Inicialmente, a intenção era montar uma peça teatral com cada grupo de alunos envolvidos. Como o projeto teve a participação de seis professores atuando em dois turnos, em turmas de 4ª a 8ª série, essa idéia foi descartada já nos primeiros encontros. Posteriormente, os professores concordaram em fazer uma só montagem, com a participação de todos. E a dúvida que surgiu foi sobre qual texto escolher. Antes que houvesse um acordo, os professores consultaram suas turmas para saber do interesse dos alunos.

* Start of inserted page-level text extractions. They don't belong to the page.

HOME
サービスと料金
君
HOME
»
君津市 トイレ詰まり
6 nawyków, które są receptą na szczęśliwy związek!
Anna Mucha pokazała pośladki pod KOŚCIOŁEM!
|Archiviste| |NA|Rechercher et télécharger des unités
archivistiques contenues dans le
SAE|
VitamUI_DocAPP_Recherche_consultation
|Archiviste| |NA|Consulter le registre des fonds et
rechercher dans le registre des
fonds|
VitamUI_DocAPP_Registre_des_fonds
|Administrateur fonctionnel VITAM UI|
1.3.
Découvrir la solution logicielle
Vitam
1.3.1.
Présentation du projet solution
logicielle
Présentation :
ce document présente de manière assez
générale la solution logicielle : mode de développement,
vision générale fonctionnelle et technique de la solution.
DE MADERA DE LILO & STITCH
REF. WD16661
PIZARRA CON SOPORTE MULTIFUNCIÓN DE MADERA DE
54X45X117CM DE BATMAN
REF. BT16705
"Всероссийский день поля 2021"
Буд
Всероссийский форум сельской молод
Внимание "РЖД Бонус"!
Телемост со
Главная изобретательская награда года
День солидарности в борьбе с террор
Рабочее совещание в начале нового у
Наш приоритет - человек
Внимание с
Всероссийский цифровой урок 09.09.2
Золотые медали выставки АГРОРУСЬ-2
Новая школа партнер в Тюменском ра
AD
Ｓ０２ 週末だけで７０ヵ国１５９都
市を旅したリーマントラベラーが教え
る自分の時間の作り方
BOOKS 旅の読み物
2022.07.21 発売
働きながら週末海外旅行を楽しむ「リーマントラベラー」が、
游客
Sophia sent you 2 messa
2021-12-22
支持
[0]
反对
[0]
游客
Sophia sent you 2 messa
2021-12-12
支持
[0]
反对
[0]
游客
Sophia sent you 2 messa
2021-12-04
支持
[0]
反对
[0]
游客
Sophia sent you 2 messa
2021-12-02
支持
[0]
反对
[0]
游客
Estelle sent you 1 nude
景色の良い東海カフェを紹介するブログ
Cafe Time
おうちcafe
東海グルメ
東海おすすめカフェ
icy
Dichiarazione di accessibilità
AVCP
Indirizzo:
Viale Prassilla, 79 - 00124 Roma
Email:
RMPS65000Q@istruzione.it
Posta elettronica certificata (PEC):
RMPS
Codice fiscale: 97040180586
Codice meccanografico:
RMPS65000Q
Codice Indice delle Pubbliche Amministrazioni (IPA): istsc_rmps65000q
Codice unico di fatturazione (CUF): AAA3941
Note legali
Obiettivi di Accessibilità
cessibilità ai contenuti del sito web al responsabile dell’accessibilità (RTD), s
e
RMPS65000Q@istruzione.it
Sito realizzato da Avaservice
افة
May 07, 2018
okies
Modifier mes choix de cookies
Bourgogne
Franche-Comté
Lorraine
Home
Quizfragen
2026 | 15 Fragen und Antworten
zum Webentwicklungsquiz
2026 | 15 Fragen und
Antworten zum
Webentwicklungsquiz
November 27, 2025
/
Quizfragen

Durante as vivências com os professores foram surgindo as práticas a serem utilizadas em sala de aula, sem que eu interferisse na relação dos professores com os alunos. A partir da análise ativa que os professores fizeram durante o processo eles geraram seus próprios métodos de trabalho junto aos grupos de alunos envolvidos na montagem. Em conseqüência a esse processo, aos objetivos iniciais do projeto Vale Saber foram incorporados as reais condições existentes nessa relação em sala de aula e a idéia de se montar um só texto se tornou inviável, em decorrência da impossibilidade dos alunos quanto aos horários de ensaio.

A participação de alunos dos dois turnos e a concordância em não excluir nenhum participante do projeto mudou a rota inicial pretendida.

A solução encontrada pelo grupo foi trabalhar um texto em cada turma, o que gerou um novo problema: qual seria a forma de agrupá-los em um só espetáculo? A decisão foi pela escolha de um tema único para o qual convergiriam todos os textos. Esse tema seria o conflito da adolescência, que toma novas formas, no entanto se repete. Isso ajudou na escolha da obra literária, em cada turma e provocou uma leitura com vistas ao tema. Nesse momento foram selecionados os trechos das obras literárias escolhidas e também foi elaborado um texto, que fosse elo de ligação entre as cenas, fechando a elaboração do texto final.

A situação concreta que foi assumida por professores e alunos permitiu dimensionar as possibilidades e limites do grupo, direcionando o trabalho de cada um como partes de um objetivo único: a montagem de uma peça teatral. Nesse momento parece ter havido um verdadeiro reconhecimento do desejo inicial dos professores em tomar parte do projeto “Vale Saber”, sob uma perspectiva construtivista. A obra pronta foi resultado de esforços possíveis a alunos e professores e foi apresentada com a “cara” da escola.

Ainda assim, como o espiral, o projeto não se encerrou na data da apresentação. A construção elaborada por alunos e professores teve seqüência nos bastidores do trabalho. As obras literárias encenadas se tornaram objeto de interesse dos alunos, fazendo com que eles recorressem aos empréstimos da biblioteca, provocando um verdadeiro “sumiço” dos exemplares das obras utilizadas. Houve curiosidade em descobrir o texto completo, mesmo se tratando de obras pouco lidas, tais como a carta de Pero Vaz de Caminha e O Noviço. Os professores, por sua vez puderam desenvolver o conteúdo referente em sala de aula, de forma

mais participativa, após a leitura das obras que embasaram o texto teatral. Eles puderam trabalhar com todas as disciplinas envolvidas no projeto, a partir da análise dos elementos constituintes do processo de criação da peça de teatro.